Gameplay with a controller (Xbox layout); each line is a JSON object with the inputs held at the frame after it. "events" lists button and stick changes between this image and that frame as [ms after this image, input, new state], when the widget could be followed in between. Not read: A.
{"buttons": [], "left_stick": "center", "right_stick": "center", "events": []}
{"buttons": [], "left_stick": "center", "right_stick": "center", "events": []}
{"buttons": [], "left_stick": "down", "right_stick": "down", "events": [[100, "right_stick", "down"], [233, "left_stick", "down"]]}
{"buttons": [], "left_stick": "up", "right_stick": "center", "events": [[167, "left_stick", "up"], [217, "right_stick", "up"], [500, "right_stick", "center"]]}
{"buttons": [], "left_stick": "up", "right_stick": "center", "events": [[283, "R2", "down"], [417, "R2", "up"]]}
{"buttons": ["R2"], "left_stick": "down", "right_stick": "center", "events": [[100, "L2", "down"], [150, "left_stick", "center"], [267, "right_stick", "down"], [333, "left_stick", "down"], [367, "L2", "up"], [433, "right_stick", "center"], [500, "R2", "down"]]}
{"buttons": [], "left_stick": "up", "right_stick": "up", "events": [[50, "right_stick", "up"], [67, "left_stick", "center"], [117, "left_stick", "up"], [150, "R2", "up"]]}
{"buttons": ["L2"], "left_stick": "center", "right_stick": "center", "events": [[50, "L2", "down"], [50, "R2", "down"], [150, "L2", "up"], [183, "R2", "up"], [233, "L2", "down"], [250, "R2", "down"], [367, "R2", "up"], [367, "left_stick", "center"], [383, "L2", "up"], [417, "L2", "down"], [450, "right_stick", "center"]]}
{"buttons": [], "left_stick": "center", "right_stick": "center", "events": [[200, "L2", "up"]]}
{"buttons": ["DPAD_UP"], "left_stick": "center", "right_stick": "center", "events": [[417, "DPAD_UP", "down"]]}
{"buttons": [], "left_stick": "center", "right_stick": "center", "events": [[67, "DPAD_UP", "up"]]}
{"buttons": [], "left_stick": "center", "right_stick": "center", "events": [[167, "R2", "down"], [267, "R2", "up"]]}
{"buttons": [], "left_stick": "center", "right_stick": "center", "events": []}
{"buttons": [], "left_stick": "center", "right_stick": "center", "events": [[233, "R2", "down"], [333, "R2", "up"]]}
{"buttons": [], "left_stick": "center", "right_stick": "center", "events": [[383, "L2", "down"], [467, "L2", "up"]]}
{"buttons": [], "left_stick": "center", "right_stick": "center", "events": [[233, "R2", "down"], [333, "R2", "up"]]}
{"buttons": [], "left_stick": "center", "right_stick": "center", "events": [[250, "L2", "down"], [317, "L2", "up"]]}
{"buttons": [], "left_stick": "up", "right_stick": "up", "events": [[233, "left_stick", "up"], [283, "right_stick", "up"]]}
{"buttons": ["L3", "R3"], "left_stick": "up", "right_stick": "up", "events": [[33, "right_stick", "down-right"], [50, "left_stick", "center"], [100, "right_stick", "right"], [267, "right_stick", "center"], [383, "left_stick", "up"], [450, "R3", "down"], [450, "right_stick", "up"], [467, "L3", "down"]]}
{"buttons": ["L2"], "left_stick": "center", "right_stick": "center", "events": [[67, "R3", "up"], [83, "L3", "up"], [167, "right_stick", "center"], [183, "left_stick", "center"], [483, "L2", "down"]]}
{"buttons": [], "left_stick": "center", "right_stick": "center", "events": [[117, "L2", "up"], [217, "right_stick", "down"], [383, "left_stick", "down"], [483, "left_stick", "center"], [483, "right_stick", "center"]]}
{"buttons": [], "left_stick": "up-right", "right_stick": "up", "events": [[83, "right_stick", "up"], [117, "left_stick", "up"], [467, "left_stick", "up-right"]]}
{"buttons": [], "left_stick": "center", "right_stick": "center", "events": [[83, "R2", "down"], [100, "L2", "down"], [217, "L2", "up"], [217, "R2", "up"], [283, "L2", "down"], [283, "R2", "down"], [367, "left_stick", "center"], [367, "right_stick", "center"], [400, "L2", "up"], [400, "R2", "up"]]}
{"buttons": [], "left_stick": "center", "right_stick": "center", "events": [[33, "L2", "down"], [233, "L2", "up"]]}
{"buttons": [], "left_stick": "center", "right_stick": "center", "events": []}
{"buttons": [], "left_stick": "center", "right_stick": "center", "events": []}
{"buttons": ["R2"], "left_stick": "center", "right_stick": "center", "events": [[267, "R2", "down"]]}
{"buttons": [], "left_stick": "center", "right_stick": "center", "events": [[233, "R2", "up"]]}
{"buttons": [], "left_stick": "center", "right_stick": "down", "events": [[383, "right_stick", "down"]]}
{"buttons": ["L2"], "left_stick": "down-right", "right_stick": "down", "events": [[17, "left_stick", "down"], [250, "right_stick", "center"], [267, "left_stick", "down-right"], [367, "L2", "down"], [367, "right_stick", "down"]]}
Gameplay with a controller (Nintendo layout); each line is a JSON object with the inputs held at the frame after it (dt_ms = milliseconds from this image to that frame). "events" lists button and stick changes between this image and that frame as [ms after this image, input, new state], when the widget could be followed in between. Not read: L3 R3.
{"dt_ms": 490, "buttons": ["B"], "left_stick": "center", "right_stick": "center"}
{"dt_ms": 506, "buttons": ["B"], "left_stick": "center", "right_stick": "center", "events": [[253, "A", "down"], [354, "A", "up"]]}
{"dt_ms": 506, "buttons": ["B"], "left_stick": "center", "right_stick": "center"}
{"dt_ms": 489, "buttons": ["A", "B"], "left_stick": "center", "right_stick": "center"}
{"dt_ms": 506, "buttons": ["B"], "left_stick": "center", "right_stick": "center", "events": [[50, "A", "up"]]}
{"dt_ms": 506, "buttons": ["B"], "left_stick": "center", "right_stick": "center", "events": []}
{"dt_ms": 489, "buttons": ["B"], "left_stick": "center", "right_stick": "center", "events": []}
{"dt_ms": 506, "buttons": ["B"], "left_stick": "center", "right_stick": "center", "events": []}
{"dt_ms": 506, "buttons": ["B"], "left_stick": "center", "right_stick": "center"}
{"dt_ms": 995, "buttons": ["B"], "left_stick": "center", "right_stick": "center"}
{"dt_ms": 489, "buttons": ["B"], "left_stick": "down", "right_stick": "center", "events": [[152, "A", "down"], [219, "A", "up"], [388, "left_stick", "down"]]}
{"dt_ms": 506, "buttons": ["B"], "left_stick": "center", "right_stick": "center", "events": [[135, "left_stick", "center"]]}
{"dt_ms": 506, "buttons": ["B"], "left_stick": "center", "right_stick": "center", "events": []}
* * *
WORK TO COMPLETE: A single number is expected: the count of lines in the entries that carry the string "JSON".

SOLVED EXERCISE: 2